I shrug. “Father is here.” A son being reassured by his father's presence.
He smiles slightly at the cultural trait of filial piety. “Right, right… classes, tests, lunch… all that?”
I give a small smile. Polite. Not real. His words have no rhythm, as if he forgot how to speak to someone smaller, someone younger.
“Good. Good,” he mutters, clapping once. “Well, I’m out. Don’t let your dad make you work too hard, eh?”
I nod again. He pats my shoulder. I puff out my chest and nod with childish seriousness.
I watch him chuckle and go. I decide he doesn’t know how to talk to children, wonder how his own are treated.

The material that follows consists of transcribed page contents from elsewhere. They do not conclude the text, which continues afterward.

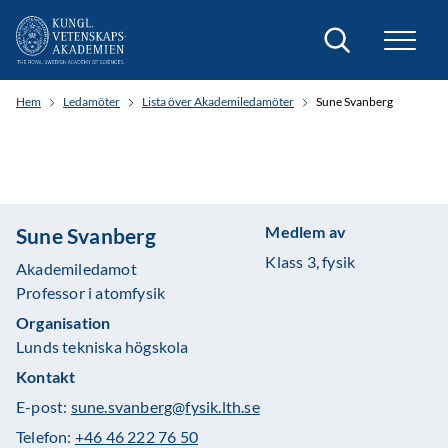
Sök
Hem
Ledamöter
Lista över Akademiledamöter
Sune Svanberg
Medlem av
Sune Svanberg
Klass 3, fysik
Akademiledamot
Professor i atomfysik
Organisation
Lunds tekniska högskola
Kontakt
E-post:
sune.svanberg@fysik.lth.se
Telefon:
+46 46 222 76 50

Father doesn’t comment. Just smiles and continues inspecting the numbers Zhen brought.
I watch his eyes move—sure, practiced, rhythmically. He has no illusions about climbing higher. There’s no ladder for people like him. Just steady work. Reliable. Quiet.
And as I trail him through the depot, through the smell of oil and the echo of machines, I understand something I didn’t this morning.
This is what being useful looks like here. Not glorious. Not heroic. Just a man making sure everything keeps turning.